◆ **REQUIREMENTS**
Reproduce the data below, substituting "Copy out" for every occurrence of "Transcribe" and leaving everything else unchanged.

◆ **INFORMATION SHOWN**
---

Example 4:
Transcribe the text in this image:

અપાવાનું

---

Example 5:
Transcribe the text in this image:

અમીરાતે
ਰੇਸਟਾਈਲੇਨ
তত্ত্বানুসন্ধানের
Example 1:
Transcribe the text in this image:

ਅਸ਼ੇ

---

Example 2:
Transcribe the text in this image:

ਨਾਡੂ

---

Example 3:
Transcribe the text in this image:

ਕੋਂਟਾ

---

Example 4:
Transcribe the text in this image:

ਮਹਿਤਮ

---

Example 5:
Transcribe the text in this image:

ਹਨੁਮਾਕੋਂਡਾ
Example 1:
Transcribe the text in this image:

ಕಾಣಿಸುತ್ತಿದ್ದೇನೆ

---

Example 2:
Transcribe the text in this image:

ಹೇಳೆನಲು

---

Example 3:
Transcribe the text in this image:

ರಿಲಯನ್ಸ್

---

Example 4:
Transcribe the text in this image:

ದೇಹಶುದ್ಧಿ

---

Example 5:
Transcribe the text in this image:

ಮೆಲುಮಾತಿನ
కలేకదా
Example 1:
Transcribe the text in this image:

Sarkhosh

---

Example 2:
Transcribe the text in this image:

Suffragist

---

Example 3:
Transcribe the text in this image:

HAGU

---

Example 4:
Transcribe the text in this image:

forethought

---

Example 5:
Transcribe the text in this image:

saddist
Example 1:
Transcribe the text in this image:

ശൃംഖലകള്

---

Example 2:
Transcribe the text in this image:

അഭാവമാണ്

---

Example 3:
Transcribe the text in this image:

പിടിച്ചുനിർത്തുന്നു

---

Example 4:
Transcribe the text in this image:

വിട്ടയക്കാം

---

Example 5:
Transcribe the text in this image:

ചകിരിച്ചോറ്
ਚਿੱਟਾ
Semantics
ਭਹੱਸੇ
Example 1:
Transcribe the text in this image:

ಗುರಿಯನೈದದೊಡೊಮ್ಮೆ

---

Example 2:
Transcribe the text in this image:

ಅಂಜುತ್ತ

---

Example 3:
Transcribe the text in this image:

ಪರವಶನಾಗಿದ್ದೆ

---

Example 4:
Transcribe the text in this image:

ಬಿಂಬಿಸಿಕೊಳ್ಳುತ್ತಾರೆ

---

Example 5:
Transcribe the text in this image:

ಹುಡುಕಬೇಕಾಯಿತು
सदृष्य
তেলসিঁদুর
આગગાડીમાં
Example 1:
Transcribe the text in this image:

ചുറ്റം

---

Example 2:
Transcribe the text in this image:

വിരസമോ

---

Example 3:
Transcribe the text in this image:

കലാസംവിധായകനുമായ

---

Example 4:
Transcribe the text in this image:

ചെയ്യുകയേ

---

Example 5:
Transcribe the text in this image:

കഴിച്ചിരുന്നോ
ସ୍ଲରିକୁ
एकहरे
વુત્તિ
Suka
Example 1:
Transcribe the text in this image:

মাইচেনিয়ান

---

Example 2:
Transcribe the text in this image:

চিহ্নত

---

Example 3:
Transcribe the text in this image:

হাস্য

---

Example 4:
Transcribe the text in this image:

◆ **THE SOLUTION**
---

Example 4:
Copy out the text in this image:

અપાવાનું

---

Example 5:
Copy out the text in this image:

અમીરાતે
ਰੇਸਟਾਈਲੇਨ
তত্ত্বানুসন্ধানের
Example 1:
Copy out the text in this image:

ਅਸ਼ੇ

---

Example 2:
Copy out the text in this image:

ਨਾਡੂ

---

Example 3:
Copy out the text in this image:

ਕੋਂਟਾ

---

Example 4:
Copy out the text in this image:

ਮਹਿਤਮ

---

Example 5:
Copy out the text in this image:

ਹਨੁਮਾਕੋਂਡਾ
Example 1:
Copy out the text in this image:

ಕಾಣಿಸುತ್ತಿದ್ದೇನೆ

---

Example 2:
Copy out the text in this image:

ಹೇಳೆನಲು

---

Example 3:
Copy out the text in this image:

ರಿಲಯನ್ಸ್

---

Example 4:
Copy out the text in this image:

ದೇಹಶುದ್ಧಿ

---

Example 5:
Copy out the text in this image:

ಮೆಲುಮಾತಿನ
కలేకదా
Example 1:
Copy out the text in this image:

Sarkhosh

---

Example 2:
Copy out the text in this image:

Suffragist

---

Example 3:
Copy out the text in this image:

HAGU

---

Example 4:
Copy out the text in this image:

forethought

---

Example 5:
Copy out the text in this image:

saddist
Example 1:
Copy out the text in this image:

ശൃംഖലകള്

---

Example 2:
Copy out the text in this image:

അഭാവമാണ്

---

Example 3:
Copy out the text in this image:

പിടിച്ചുനിർത്തുന്നു

---

Example 4:
Copy out the text in this image:

വിട്ടയക്കാം

---

Example 5:
Copy out the text in this image:

ചകിരിച്ചോറ്
ਚਿੱਟਾ
Semantics
ਭਹੱਸੇ
Example 1:
Copy out the text in this image:

ಗುರಿಯನೈದದೊಡೊಮ್ಮೆ

---

Example 2:
Copy out the text in this image:

ಅಂಜುತ್ತ

---

Example 3:
Copy out the text in this image:

ಪರವಶನಾಗಿದ್ದೆ

---

Example 4:
Copy out the text in this image:

ಬಿಂಬಿಸಿಕೊಳ್ಳುತ್ತಾರೆ

---

Example 5:
Copy out the text in this image:

ಹುಡುಕಬೇಕಾಯಿತು
सदृष्य
তেলসিঁদুর
આગગાડીમાં
Example 1:
Copy out the text in this image:

ചുറ്റം

---

Example 2:
Copy out the text in this image:

വിരസമോ

---

Example 3:
Copy out the text in this image:

കലാസംവിധായകനുമായ

---

Example 4:
Copy out the text in this image:

ചെയ്യുകയേ

---

Example 5:
Copy out the text in this image:

കഴിച്ചിരുന്നോ
ସ୍ଲରିକୁ
एकहरे
વુત્તિ
Suka
Example 1:
Copy out the text in this image:

মাইচেনিয়ান

---

Example 2:
Copy out the text in this image:

চিহ্নত

---

Example 3:
Copy out the text in this image:

হাস্য

---

Example 4:
Copy out the text in this image:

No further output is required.